Jogador do Santos pode trocar a Vila Belmiro pelo Morumbi; a negociação entre os clubes deve evoluir nessa semana

SANCHES FILHO, PAULO GALDIERI, O Estado de S.Paulo

20 de agosto de 2012 | 03h04

O jogo contra o Corinthians, ontem, pode ter sido o último de Ganso com a camisa do Santos na Vila Belmiro. A cúpula santista espera que entre hoje e quarta-feira chegue proposta oficial, em papel timbrado, do São Paulo para contratar o meia. Nos primeiros contatos entre dirigentes, o Tricolor sentiu dos santistas a disposição de negociar. Agora a questão é o valor e ainda convencer Juvenal Juvêncio de que Ganso é um bom negócio.

O presidente Luis Alvaro de Oliveira Ribeiro disse ontem que a possibilidade de Ganso ir para o Morumbi é assunto requentado. Mas, o dirigente não negou ter recebido em sua casa o mais alto dirigente da DIS (dona de 55% dos direitos econômicos do jogador, Thiago Ferro, para tratar do futuro de Ganso, mas disse que jamais vai deixar de defender os interesses do Santos.

Durante a semana, Luis Alvaro afirmou que não vai manter jogador insatisfeito no clube, porém voltou a dizer quem quiser Ganso terá de pagar multa de R$ 53 milhões (para clubes brasileiros), dos quais R$ 24 milhões seriam do Santos, que detém 45% dos direitos do atleta.

O clássico de ontem à tarde foi o terceiro jogo de Ganso pelo Brasileiro e como ele ainda não estourou o limite de seis partidas tem condições de atuar por outro clube na competição -se jogar todas as róximas quarto rodadas, ele fará sua sétima aparição no dia 6 de setembro.

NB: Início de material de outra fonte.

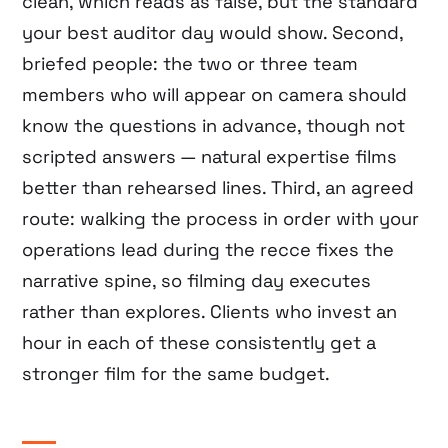
clean, which reads as false, but the standard
your best auditor day would show. Second,
briefed people: the two or three team
members who will appear on camera should
know the questions in advance, though not
scripted answers — natural expertise films
better than rehearsed lines. Third, an agreed
route: walking the process in order with your
operations lead during the recce fixes the
narrative spine, so filming day executes
rather than explores. Clients who invest an
hour in each of these consistently get a
stronger film for the same budget.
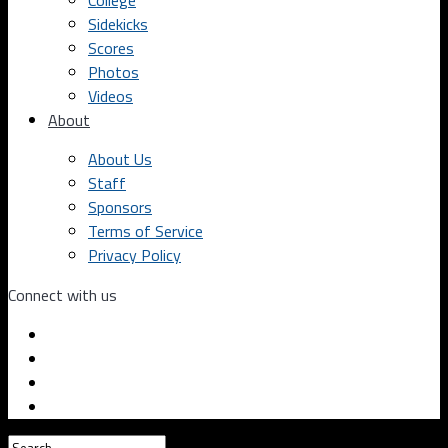
College
Sidekicks
Scores
Photos
Videos
About
About Us
Staff
Sponsors
Terms of Service
Privacy Policy
Connect with us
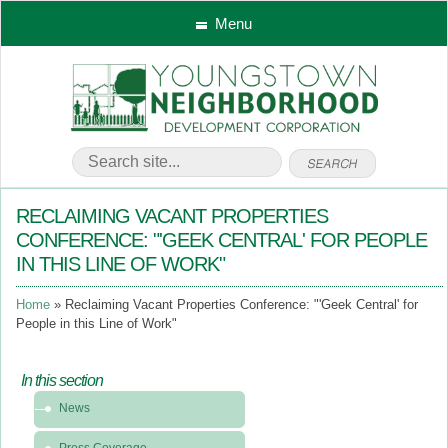
Menu
RECLAIMING VACANT PROPERTIES
CONFERENCE: "'GEEK CENTRAL' FOR PEOPLE
IN THIS LINE OF WORK"
Home
Reclaiming Vacant Properties Conference: "'Geek Central' for
People in this Line of Work"
In this section
In
News
this
section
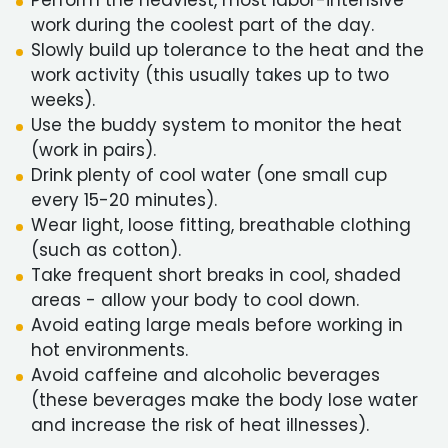
Perform the heaviest, most labor-intensive
work during the coolest part of the day.
Slowly build up tolerance to the heat and the
work activity (this usually takes up to two
weeks).
Use the buddy system to monitor the heat
(work in pairs).
Drink plenty of cool water (one small cup
every 15-20 minutes).
Wear light, loose fitting, breathable clothing
(such as cotton).
Take frequent short breaks in cool, shaded
areas - allow your body to cool down.
Avoid eating large meals before working in
hot environments.
Avoid caffeine and alcoholic beverages
(these beverages make the body lose water
and increase the risk of heat illnesses).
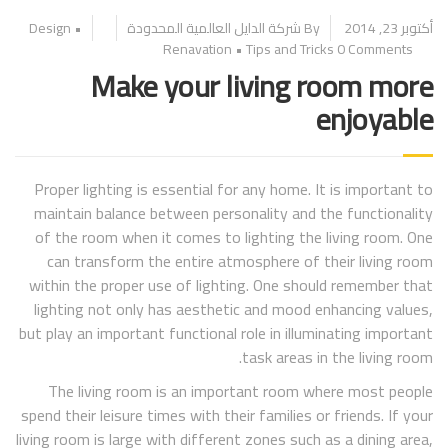
Design
•
By شركة الدايل العالمية المحدودة
أكتوبر 23, 2014
Renavation
•
Tips and Tricks
0 Comments
Make your living room more
enjoyable
Proper lighting is essential for any home. It is important to
maintain balance between personality and the functionality
of the room when it comes to lighting the living room. One
can transform the entire atmosphere of their living room
within the proper use of lighting. One should remember that
lighting not only has aesthetic and mood enhancing values,
but play an important functional role in illuminating important
task areas in the living room.
The living room is an important room where most people
spend their leisure times with their families or friends. If your
living room is large with different zones such as a dining area,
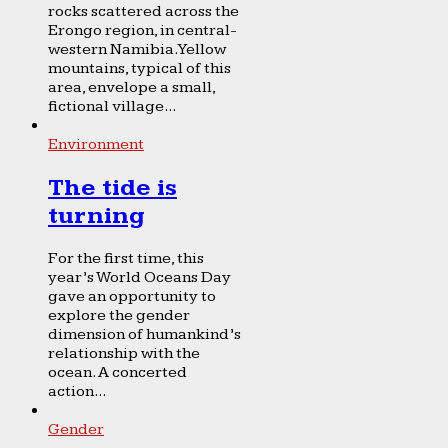
rocks scattered across the
Erongo region, in central-
western Namibia. Yellow
mountains, typical of this
area, envelope a small,
fictional village...
Environment
The tide is
turning
For the first time, this
year’s World Oceans Day
gave an opportunity to
explore the gender
dimension of humankind’s
relationship with the
ocean. A concerted
action...
Gender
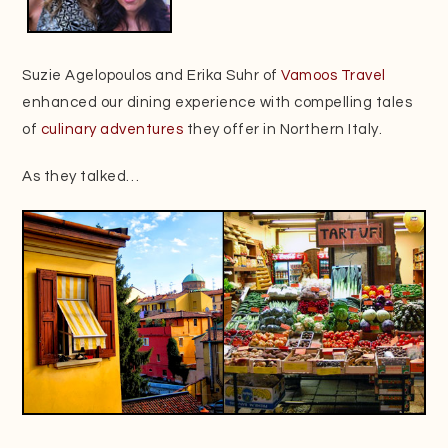
Suzie Agelopoulos and Erika Suhr of
Vamoos Travel
enhanced our dining experience with compelling tales
of
culinary adventures
they offer in Northern Italy.
As they talked…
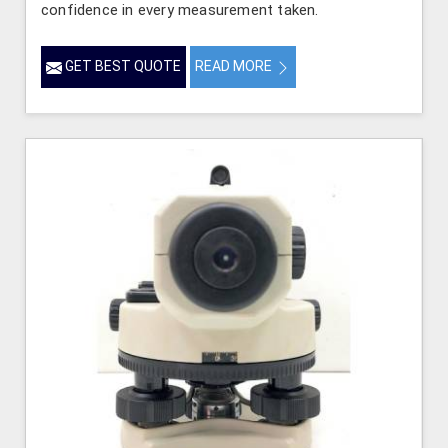
confidence in every measurement taken.
GET BEST QUOTE
READ MORE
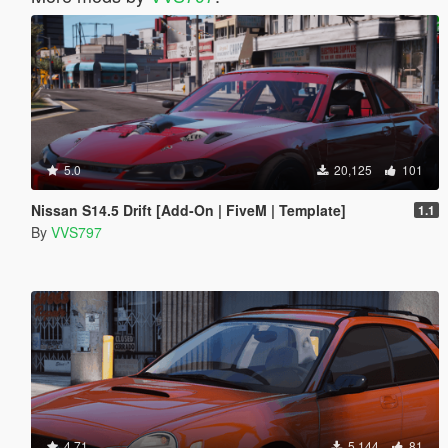
5.0
20,125
101
Nissan S14.5 Drift [Add-On | FiveM | Template]
1.1
By
VVS797
4.71
5,144
81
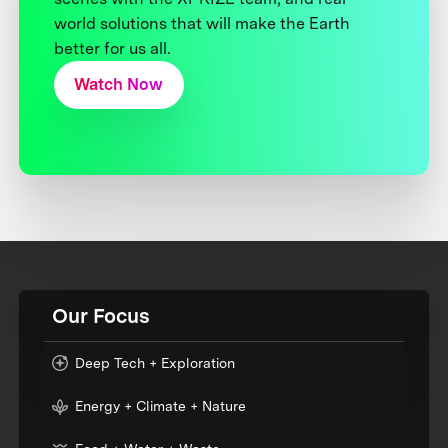
world solutions that will make the Earth
better for us all.
Watch Now
Our Focus
Deep Tech + Exploration
Energy + Climate + Nature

Ganso foi substituído por Ewerton Páscoa a poucos minutos do fim do clássico e, ao contrário dos jogos anteriores, saiu de campo aplaudido e recebeu elogios de Muricy Ramalho. "Ganso voltou a jogar bem, mas ainda não está no seu 100% porque ficou parado um bom tempo na seleção. Aos poucos ele está voltando ao seu normal", disse.

Juvenal decide. Do lado do São Paulo, a contratação de Ganso depende em última instância, claro, do presidente Juvenal Juvêncio. Mas, além de aguardar uma canetada do cartola autorizando o negócio, os dirigentes são-paulinos que defendem a aposta no meia ainda vão precisar convencer o presidente de que Ganso dará retorno ao Tricolor.

Segundo apurou o Estado, Juvenal Juvêncio não é contra a negociação, mas ainda não está totalmente convencido de que o clube deveria apostar na volta por cima do camisa 10 santista e fazer um grande investimento nessa contratação.

Dois pontos deixam o principal dirigente são-paulino ressabiado com essa tentativa de contratação. A primeira barreira vista por Juvenal é que Ganso não tem o perfil de ser um jogador que se envolve com o time, que seja um "guerreiro" - para o presidente, é desse tipo de atleta que a equipe mais precisa no momento de transição pelo qual passa.

O segundo empecilho é mais prático, o preço alto que teria que ser desembolsado para pagar o Santos, cerca de R$ 25 milhões. Com as dúvidas sobre o atual estágio da carreira de Ganso, esse valor é considerado impraticável pelo São Paulo.

A missão de tentar convencer Juvenal a contratar Ganso é um bom negócio cabe a Adalberto Batista. O diretor de futebol fez a primeira sondagem. Por parte da DIS, dona de parte dos direitos de Ganso e responsável pelo gerenciamento da carreira do jogador, a receptividade foi positiva. Adalberto também ouviu que Ganso tem interesse em trocar a Vila pelo Morumbi.